_WHAT TO PRODUCE_
A verbatim copy of all the data is required; the pictures should not appear in it.

[PROVIDED RECORDS Boundary: Start]

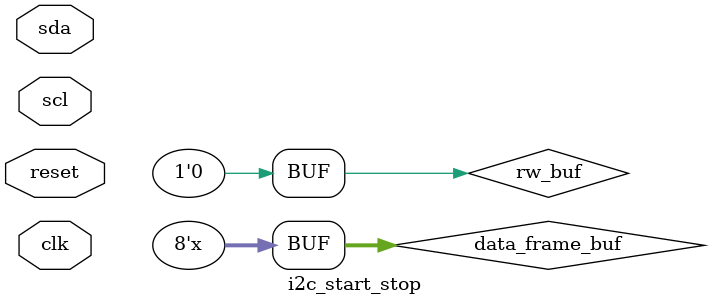
<source format=v>
module i2c_start_stop(
  input wire sda,
  input wire scl,
  input wire clk,
  input wire reset
);
  
  reg [7:0] data_frame_buf = 0;
  reg rw_buf = 0;
  reg [2:0] data_frame_count = 3'b000;
  localparam [1:0]  // fsm states
   fsm_wait = 2'b00,
   fsm_start1 = 2'b01,
   fsm_start = 2'b10,
   fsm_read = 2'b11;

   reg [1:0] i2c_state, i2c_state_next;

  always @(posedge clk, posedge reset) begin
    if (reset == 1) begin
      i2c_state = fsm_wait;
      i2c_state_next = fsm_wait;
      data_frame_count = 0;
    end
    else begin
      i2c_state = i2c_state_next;
    end
  end

  always @(i2c_state, scl, sda) begin
    case(i2c_state) 
      fsm_wait: 
        if ((!sda) && (scl)) begin
          i2c_state_next = fsm_start1;
        end
      fsm_start1:
        // sda pulled low and scl high
        if ((!sda) && (!scl)) begin
          i2c_state_next = fsm_start;
        end
      fsm_start: begin
        // scl pulled low after sda
        i2c_state_next = fsm_read;
        data_frame_count = 0;
      end
      fsm_read: begin
        // read address and r/w bit
        if (scl) begin
          if (data_frame_count < 3'b111) begin
          data_frame_buf[data_frame_count] = sda;
          data_frame_count = data_frame_count + 3'b1;
        //end else if ((scl) && (data_frame_count == 8)) begin
        //  rw_buf = sda;
        //  data_frame_count = data_frame_count + 1;
        //  i2c_state_next = i2c_state;
          end
        end
        i2c_state_next = i2c_state;
      end
      default:
        i2c_state_next = i2c_state;
    endcase

  end

endmodule

</source>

[PROVIDED RECORDS Boundary: End]

_RESULT_
<source format=v>
module i2c_start_stop(
  input wire sda,
  input wire scl,
  input wire clk,
  input wire reset
);
  
  reg [7:0] data_frame_buf = 0;
  reg rw_buf = 0;
  reg [2:0] data_frame_count = 3'b000;
  localparam [1:0]  // fsm states
   fsm_wait = 2'b00,
   fsm_start1 = 2'b01,
   fsm_start = 2'b10,
   fsm_read = 2'b11;

   reg [1:0] i2c_state, i2c_state_next;

  always @(posedge clk, posedge reset) begin
    if (reset == 1) begin
      i2c_state = fsm_wait;
      i2c_state_next = fsm_wait;
      data_frame_count = 0;
    end
    else begin
      i2c_state = i2c_state_next;
    end
  end

  always @(i2c_state, scl, sda) begin
    case(i2c_state) 
      fsm_wait: 
        if ((!sda) && (scl)) begin
          i2c_state_next = fsm_start1;
        end
      fsm_start1:
        // sda pulled low and scl high
        if ((!sda) && (!scl)) begin
          i2c_state_next = fsm_start;
        end
      fsm_start: begin
        // scl pulled low after sda
        i2c_state_next = fsm_read;
        data_frame_count = 0;
      end
      fsm_read: begin
        // read address and r/w bit
        if (scl) begin
          if (data_frame_count < 3'b111) begin
          data_frame_buf[data_frame_count] = sda;
          data_frame_count = data_frame_count + 3'b1;
        //end else if ((scl) && (data_frame_count == 8)) begin
        //  rw_buf = sda;
        //  data_frame_count = data_frame_count + 1;
        //  i2c_state_next = i2c_state;
          end
        end
        i2c_state_next = i2c_state;
      end
      default:
        i2c_state_next = i2c_state;
    endcase

  end

endmodule

</source>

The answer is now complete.